Des dizaines d'agences d'infos ont relaté cette action. La municipalité a réagi avec humour en disant que [le gouverneur] Evguenyi Kouyvachev s'apprêtait à faire sa promenade du soir, et serait curieux de jeter un oeil sur l'une de ces caricatures. Mais l'un des responsables municipaux a pris sur lui de ne pas traumatiser le psychisme de son supérieur hiérarchique.
Dès le lendemain matin, tous les trous étaient bouchés, l'asphalte égalisé, et les visages aux bouches-trous criants recouverts. Le résultat est là : affaire réglée, plus de trous. Pour le plus grand bien de notre ville. Visiblement, quand les fonctionnaires ferment les yeux sur les problèmes municipaux, il ne faut pas hésiter à les leur ouvrir car, comme le montre l'histoire de Ekaterinenburg, ils tremblent pour leur “image”.

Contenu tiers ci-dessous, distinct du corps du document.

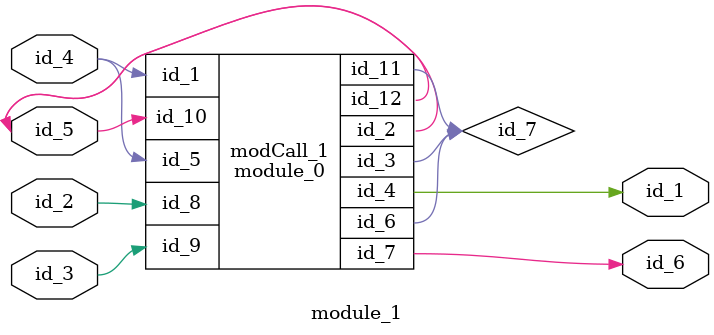
<source format=v>
module module_0 (
    id_1,
    id_2,
    id_3,
    id_4,
    id_5,
    id_6,
    id_7,
    id_8,
    id_9,
    id_10,
    id_11,
    id_12
);
  output wire id_12;
  inout wire id_11;
  input wire id_10;
  input wire id_9;
  input wire id_8;
  output wire id_7;
  inout wire id_6;
  input wire id_5;
  output wire id_4;
  output wire id_3;
  inout wire id_2;
  input wire id_1;
  wire id_13;
  wire id_14;
endmodule
module module_1 (
    id_1,
    id_2,
    id_3,
    id_4,
    id_5,
    id_6
);
  output wire id_6;
  inout wire id_5;
  input wire id_4;
  input wire id_3;
  input wire id_2;
  output wire id_1;
  wire id_7;
  module_0 modCall_1 (
      id_4,
      id_5,
      id_7,
      id_1,
      id_4,
      id_7,
      id_6,
      id_2,
      id_3,
      id_5,
      id_7,
      id_5
  );
endmodule

</source>
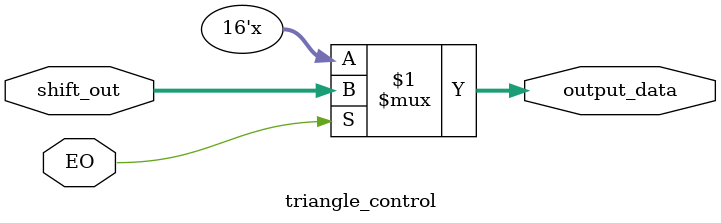
<source format=v>
module triangle_control (
    input [15:0] shift_out,  // Đầu vào từ ngõ ra của bộ dịch
    input EO,                // Chân điều khiển enable output
    output [15:0] output_data // Ngõ ra
);

    assign output_data = (EO) ? shift_out : 16'bz; // Nếu EO bật, ngõ ra nhận giá trị từ shift_out, nếu EO tắt, ngõ ra ở trạng thái trở kháng cao

endmodule

</source>
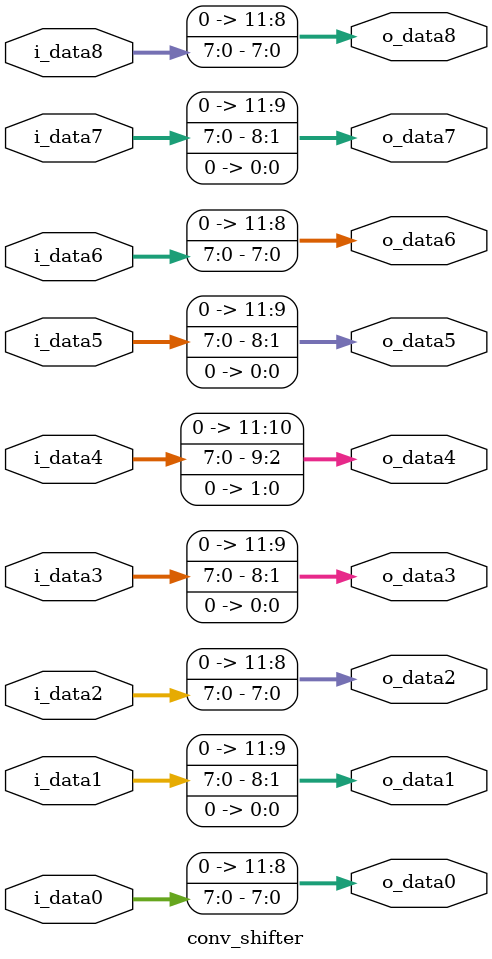
<source format=v>

module conv_engine (
    input i_clk,
    input i_rst_n,
    input i_rst_eng,          // reset all status reg after finish conv
    input [1:0] i_conv_depth, // set depth of conv
    input i_set_eng,          // high for valid control signals, also set enable reg to high
    input [7:0] i_data0,
    input [7:0] i_data1,
    input [7:0] i_data2,
    input [7:0] i_data3,
    input [7:0] i_data4,
    input [7:0] i_data5,
    input [7:0] i_data6,
    input [7:0] i_data7,
    input [7:0] i_data8,
    input [7:0] i_data9,
    input [7:0] i_data10,
    input [7:0] i_data11,
    input [7:0] i_data12,
    input [7:0] i_data13,
    input [7:0] i_data14,
    input [7:0] i_data15,
    input i_in_valid,
    output signed [13:0] o_data0,
    output signed [13:0] o_data1,
    output signed [13:0] o_data2,
    output signed [13:0] o_data3,
    output o_out_valid
);


// stage 0 pipeline regs & wires
reg [7:0] s0_data_r[0:15];
reg [7:0] s0_data_w[0:15];
reg [2:0] s0_status_r, s0_status_w;
wire s0_decre_status_w;

reg [1:0] s0_sel_data_w;
wire [7:0] conv_i0_w, conv_i1_w, conv_i2_w,
           conv_i3_w, conv_i4_w, conv_i5_w,
           conv_i6_w, conv_i7_w, conv_i8_w;

wire [11:0] conv_o0_w, conv_o1_w, conv_o2_w, 
            conv_o3_w, conv_o4_w, conv_o5_w,
            conv_o6_w, conv_o7_w, conv_o8_w;

wire [11:0] sum_01_w, sum_23_w, sum_45_w, sum_67_w;

// stage 1 pipeline regs & wires
wire s1_in_valid;
wire s1_flush;
reg [11:0] s1_data_r[0:4];
reg [11:0] s1_data_w[0:4];
reg [2:0] s1_status_r, s1_status_w;

wire [11:0] sum_0123_w, sum_4567_w, sum_01234567_w, sum_all_w;

// stage 2 pipeline regs & wires
wire s2_in_valid;
wire s2_flush;
reg [11:0] s2_data_r;
reg [11:0] s2_data_w;
reg [2:0] s2_status_r, s2_status_w;

reg [1:0] sel_demux_w;
wire [17:0] acc_data0_w, acc_data1_w, acc_data2_w, acc_data3_w;

// stage 3 pipeline regs & wires
wire s3_in_valid;

reg [17:0] s3_data_r[0:3];
reg [17:0] s3_data_w[0:3];

// system control register
wire comp_one_channel_w;
reg [5:0] conv_depth_r;
reg [5:0] conv_depth_w;
wire conv_done_w; // set when conv_depth_r == 0
reg en_r;  // set by system controller, reset by conv engine
reg en_w;
reg [5:0] depth_w; // decode from i_conv_depth


// ------------------------ stage 0 pipeline ------------------------

// create signals for next pipeline stage
assign s1_in_valid = (s0_status_r > 3'd0);
assign s1_flush    = (s0_status_r == 3'd0) && (s1_status_r == 3'd1);

// update pipeline status regs
assign s0_decre_status_w = (s0_status_r > 3'd0);
always@(*) begin
    if(i_in_valid)             s0_status_w = 3'd4;               // set s0_status_r to 4 when valid data getting in
    else if(s0_decre_status_w) s0_status_w = s0_status_r - 3'd1; // keep decrease status_r when it is larger than 0
    else                       s0_status_w = s0_status_r;        // default : keep the register value
end

always@(negedge i_rst_n or posedge i_clk) begin
    if(!i_rst_n) s0_status_r <= 3'b000;
    else         s0_status_r <= s0_status_w;
end

// update pipeline data regs 
always@(*) begin
    s0_data_w[0] = (i_in_valid) ? i_data0 : s0_data_r[0];
    s0_data_w[1] = (i_in_valid) ? i_data1 : s0_data_r[1];
    s0_data_w[2] = (i_in_valid) ? i_data2 : s0_data_r[2];
    s0_data_w[3] = (i_in_valid) ? i_data3 : s0_data_r[3];
    s0_data_w[4] = (i_in_valid) ? i_data4 : s0_data_r[4];
    s0_data_w[5] = (i_in_valid) ? i_data5 : s0_data_r[5];
    s0_data_w[6] = (i_in_valid) ? i_data6 : s0_data_r[6];
    s0_data_w[7] = (i_in_valid) ? i_data7 : s0_data_r[7];
    s0_data_w[8] = (i_in_valid) ? i_data8 : s0_data_r[8];
    s0_data_w[9] = (i_in_valid) ? i_data9 : s0_data_r[9];
    s0_data_w[10] = (i_in_valid) ? i_data10 : s0_data_r[10];
    s0_data_w[11] = (i_in_valid) ? i_data11 : s0_data_r[11];
    s0_data_w[12] = (i_in_valid) ? i_data12 : s0_data_r[12];
    s0_data_w[13] = (i_in_valid) ? i_data13 : s0_data_r[13];
    s0_data_w[14] = (i_in_valid) ? i_data14 : s0_data_r[14];
    s0_data_w[15] = (i_in_valid) ? i_data15 : s0_data_r[15];
end

integer i;
always@(negedge i_rst_n or posedge i_clk) begin
    if(!i_rst_n) begin
        for(i=0; i<16; i=i+1) begin
            s0_data_r[i] <= 8'b0;
        end
    end
    else begin
        for(i=0; i<16; i=i+1) begin
            s0_data_r[i] <= s0_data_w[i];
        end
    end
end

// perform dot product
always@(*) begin
    s0_sel_data_w = 2'b00;
    case(s0_status_r)
        3'd4: s0_sel_data_w = 2'b00;
        3'd3: s0_sel_data_w = 2'b01;
        3'd2: s0_sel_data_w = 2'b10;
        3'd1: s0_sel_data_w = 2'b11;
    endcase
end



four2oneMux #(.data_width(8)) mux0(.o_out(conv_i0_w), .i_in0(s0_data_r[0]), .i_in1(s0_data_r[1]), .i_in2(s0_data_r[4]), .i_in3(s0_data_r[5]), .i_sel(s0_sel_data_w));
four2oneMux #(.data_width(8)) mux1(.o_out(conv_i1_w), .i_in0(s0_data_r[1]), .i_in1(s0_data_r[2]), .i_in2(s0_data_r[5]), .i_in3(s0_data_r[6]), .i_sel(s0_sel_data_w));
four2oneMux #(.data_width(8)) mux2(.o_out(conv_i2_w), .i_in0(s0_data_r[2]), .i_in1(s0_data_r[3]), .i_in2(s0_data_r[6]), .i_in3(s0_data_r[7]), .i_sel(s0_sel_data_w));
four2oneMux #(.data_width(8)) mux3(.o_out(conv_i3_w), .i_in0(s0_data_r[4]), .i_in1(s0_data_r[5]), .i_in2(s0_data_r[8]), .i_in3(s0_data_r[9]), .i_sel(s0_sel_data_w));
four2oneMux #(.data_width(8)) mux4(.o_out(conv_i4_w), .i_in0(s0_data_r[5]), .i_in1(s0_data_r[6]), .i_in2(s0_data_r[9]), .i_in3(s0_data_r[10]), .i_sel(s0_sel_data_w));
four2oneMux #(.data_width(8)) mux5(.o_out(conv_i5_w), .i_in0(s0_data_r[6]), .i_in1(s0_data_r[7]), .i_in2(s0_data_r[10]), .i_in3(s0_data_r[11]), .i_sel(s0_sel_data_w));
four2oneMux #(.data_width(8)) mux6(.o_out(conv_i6_w), .i_in0(s0_data_r[8]), .i_in1(s0_data_r[9]), .i_in2(s0_data_r[12]), .i_in3(s0_data_r[13]), .i_sel(s0_sel_data_w));
four2oneMux #(.data_width(8)) mux7(.o_out(conv_i7_w), .i_in0(s0_data_r[9]), .i_in1(s0_data_r[10]), .i_in2(s0_data_r[13]), .i_in3(s0_data_r[14]), .i_sel(s0_sel_data_w));
four2oneMux #(.data_width(8)) mux8(.o_out(conv_i8_w), .i_in0(s0_data_r[10]), .i_in1(s0_data_r[11]), .i_in2(s0_data_r[14]), .i_in3(s0_data_r[15]), .i_sel(s0_sel_data_w));

conv_shifter conv(.i_data0(conv_i0_w), .i_data1(conv_i1_w), .i_data2(conv_i2_w), 
                  .i_data3(conv_i3_w), .i_data4(conv_i4_w), .i_data5(conv_i5_w), 
                  .i_data6(conv_i6_w), .i_data7(conv_i7_w), .i_data8(conv_i8_w),
                  .o_data0(conv_o0_w), .o_data1(conv_o1_w), .o_data2(conv_o2_w),
                  .o_data3(conv_o3_w), .o_data4(conv_o4_w), .o_data5(conv_o5_w),
                  .o_data6(conv_o6_w), .o_data7(conv_o7_w), .o_data8(conv_o8_w)
                 );

// add the dot product
assign sum_01_w = conv_o0_w + conv_o1_w;
assign sum_23_w = conv_o2_w + conv_o3_w;
assign sum_45_w = conv_o4_w + conv_o5_w;
assign sum_67_w = conv_o6_w + conv_o7_w;

// ------------------------ stage 1 pipeline ------------------------

// create signals for next pipeline stage
assign s2_in_valid = (s1_status_r > 3'd0);
assign s2_flush    = (s1_status_r == 3'd0) && (s2_status_r == 3'd1);

// update pipeline status regs
always@(*) begin
    if(s1_in_valid)   s1_status_w = s0_status_r; // set s1_status_r to s0_status_r when s1_in_valid high
    else if(s1_flush) s1_status_w = 3'd0;
    else              s1_status_w = s1_status_r;
end

always@(negedge i_rst_n or posedge i_clk) begin
    if(!i_rst_n) s1_status_r <= 3'd0;
    else         s1_status_r <= s1_status_w;
end

// update pipeline data regs
always@(*) begin
    s1_data_w[0] = (s1_in_valid) ? sum_01_w  : s1_data_r[0];
    s1_data_w[1] = (s1_in_valid) ? sum_23_w  : s1_data_r[1];
    s1_data_w[2] = (s1_in_valid) ? sum_45_w  : s1_data_r[2];
    s1_data_w[3] = (s1_in_valid) ? sum_67_w  : s1_data_r[3];
    s1_data_w[4] = (s1_in_valid) ? conv_o8_w : s1_data_r[4];
end

always@(negedge i_rst_n or posedge i_clk) begin
    if(!i_rst_n) begin
        for(i=0; i<5; i=i+1) begin
            s1_data_r[i] <= 12'd0;
        end
    end
    else begin
        for(i=0; i<5; i=i+1) begin
            s1_data_r[i] <= s1_data_w[i];
        end
    end
end

// perform add to dot product
assign sum_0123_w = s1_data_r[0] + s1_data_r[1];
assign sum_4567_w = s1_data_r[2] + s1_data_r[3];
assign sum_01234567_w = sum_0123_w + sum_4567_w;
assign sum_all_w = sum_01234567_w + s1_data_r[4];

// ------------------------ stage 2 pipeline ------------------------
// create signals for next pipeline stage
assign s3_in_valid = (s2_status_r > 3'd0);
assign comp_one_channel_w = (s2_status_r == 3'd1); 

// update pipeline status regs
always@(*) begin
    if(s2_in_valid)   s2_status_w = s1_status_r;
    else if(s2_flush) s2_status_w = 3'd0;
    else              s2_status_w = s2_status_r;
end

always@(negedge i_rst_n or posedge i_clk) begin
    if(!i_rst_n) s2_status_r <= 3'd0;
    else         s2_status_r <= s2_status_w;
end

// update pipeline data regs
always@(*) begin
    s2_data_w = (s2_in_valid) ? sum_all_w : s2_data_r;
end

always@(negedge i_rst_n or posedge i_clk) begin
    if(!i_rst_n) s2_data_r <= 12'd0;
    else         s2_data_r <= s2_data_w;
end

// perform accumulation with previous dot product sum results
always@(*) begin
    sel_demux_w = 2'b00;
    case(s2_status_r)
        3'd4: sel_demux_w = 2'b00;
        3'd3: sel_demux_w = 2'b01;
        3'd2: sel_demux_w = 2'b10;
        3'd1: sel_demux_w = 2'b11;
    endcase
end

// perform accumulation to previous channel
assign acc_data0_w = s3_data_r[0] + {6'd0, s2_data_r};
assign acc_data1_w = s3_data_r[1] + {6'd0, s2_data_r};
assign acc_data2_w = s3_data_r[2] + {6'd0, s2_data_r};
assign acc_data3_w = s3_data_r[3] + {6'd0, s2_data_r};

// ------------------------ stage 3 pipeline ------------------------

// update pipeline data regs
always@(*) begin
    s3_data_w[0] = (s3_in_valid && (sel_demux_w == 2'd0)) ? acc_data0_w : ((i_rst_eng) ? 18'd0 : s3_data_r[0]);
    s3_data_w[1] = (s3_in_valid && (sel_demux_w == 2'd1)) ? acc_data1_w : ((i_rst_eng) ? 18'd0 : s3_data_r[1]);
    s3_data_w[2] = (s3_in_valid && (sel_demux_w == 2'd2)) ? acc_data2_w : ((i_rst_eng) ? 18'd0 : s3_data_r[2]);
    s3_data_w[3] = (s3_in_valid && (sel_demux_w == 2'd3)) ? acc_data3_w : ((i_rst_eng) ? 18'd0 : s3_data_r[3]);
end

always@(negedge i_rst_n or posedge i_clk) begin
    if(!i_rst_n) begin
        for(i=0; i<4; i=i+1) begin
            s3_data_r[i] <= 18'd0;
        end
    end
    else begin
        for(i=0; i<4; i=i+1) begin
            s3_data_r[i] <= s3_data_w[i];
        end
    end
end


// ------------------------- system status register ----------------------------
assign conv_done_w = (conv_depth_r == 6'd0);
assign o_out_valid = conv_done_w && en_r;

always@(*) begin
    depth_w = 6'd32;
    case(i_conv_depth)
        2'b00: depth_w = 6'd8;
        2'b01: depth_w = 6'd16;
        2'b10: depth_w = 6'd32;
    endcase
end

// update depth register
always@(*) begin
    if(i_rst_eng)          conv_depth_w = 6'd0;
    else if(i_set_eng)        conv_depth_w = depth_w;
    else if(comp_one_channel_w) conv_depth_w = (conv_depth_r - 6'd1);
    else                        conv_depth_w = conv_depth_r;
end

always@(negedge i_rst_n or posedge i_clk) begin
    if(!i_rst_n) conv_depth_r <= 6'd0;
    else         conv_depth_r <= conv_depth_w;
end

// update enable register
always@(*) begin
    if(i_set_eng)        en_w = 1'b1;
    else if(conv_done_w) en_w = 1'b0;
    else                 en_w = en_r;
end

always@(negedge i_rst_n or posedge i_clk) begin
    if(!i_rst_n) en_r <= 1'b0;
    else         en_r <= en_w;
end

// ------------------- data output --------------------
assign o_data0 = (s3_data_r[0][3] == 1'b1) ? (s3_data_r[0][17:4] + 14'd1) : s3_data_r[0][17:4];
assign o_data1 = (s3_data_r[1][3] == 1'b1) ? (s3_data_r[1][17:4] + 14'd1) : s3_data_r[1][17:4];
assign o_data2 = (s3_data_r[2][3] == 1'b1) ? (s3_data_r[2][17:4] + 14'd1) : s3_data_r[2][17:4];
assign o_data3 = (s3_data_r[3][3] == 1'b1) ? (s3_data_r[3][17:4] + 14'd1) : s3_data_r[3][17:4];


endmodule


module conv_shifter (
    input [7:0] i_data0,
    input [7:0] i_data1,
    input [7:0] i_data2,
    input [7:0] i_data3,
    input [7:0] i_data4,
    input [7:0] i_data5,
    input [7:0] i_data6,
    input [7:0] i_data7,
    input [7:0] i_data8,
    output [11:0] o_data0,
    output [11:0] o_data1,
    output [11:0] o_data2,
    output [11:0] o_data3,
    output [11:0] o_data4,
    output [11:0] o_data5,
    output [11:0] o_data6,
    output [11:0] o_data7,
    output [11:0] o_data8
);

assign o_data0 = {i_data0, 4'b0000} >> 4; // x(1/16)
assign o_data1 = {i_data1, 4'b0000} >> 3; // x(1/8)
assign o_data2 = {i_data2, 4'b0000} >> 4; // x(1/16)
assign o_data3 = {i_data3, 4'b0000} >> 3; // x(1/8)
assign o_data4 = {i_data4, 4'b0000} >> 2; // x(1/4)
assign o_data5 = {i_data5, 4'b0000} >> 3; // x(1/8)
assign o_data6 = {i_data6, 4'b0000} >> 4; // x(1/16)
assign o_data7 = {i_data7, 4'b0000} >> 3; // x(1/8)
assign o_data8 = {i_data8, 4'b0000} >> 4; // x(1/16)

endmodule
</source>
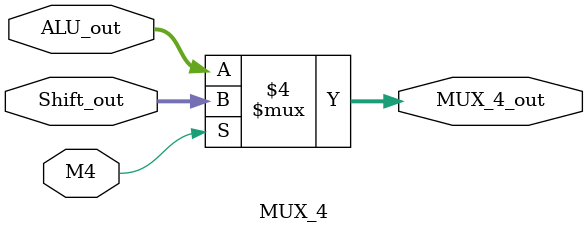
<source format=v>
`timescale 1ns / 1ps


module MUX_4(
    M4,
    ALU_out,
    Shift_out,
    MUX_4_out
    );

parameter N=16;
input [N-1:0] ALU_out;
input [N-1:0] Shift_out;
input M4;
output reg [N-1:0] MUX_4_out;

always @ (*)
    
    begin 
    if (M4==0)
    MUX_4_out= ALU_out;
    
    else 
    MUX_4_out= Shift_out;
    end

endmodule

</source>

Ce qui n'est pas dit à haute voix est parfois beaucoup plus intéressant que ce qui l'est ouvertement. Dans les médias sociaux, on ne trouve presque pas de critiques de la campagne “Obligez les bureaucrates à travailler !”. Comme l'a fait remarquer un blogueur, même les dirigeants municipaux visés par ces attaques ont réagi positivement, et ont fini par mettre leurs bureaucraties au travail.

En fait, cette méthode de lutte contre la bureaucratie semble si efficace que l'on peut parier qu'elle se répandra bien vite sur le territoire russe, avec peut-être la participation de la communauté russe des automobilistes.

A l'heure où les législateurs russes, de concert avec la police, sont occupés à réprimer les droits politiques des citoyens, une telle campagne est sans doute le signe de la naissance d'une aternative populaire, d'une société civile qui se développe spontanément pour résoudre les problèmes urgents de la vie quotidienne.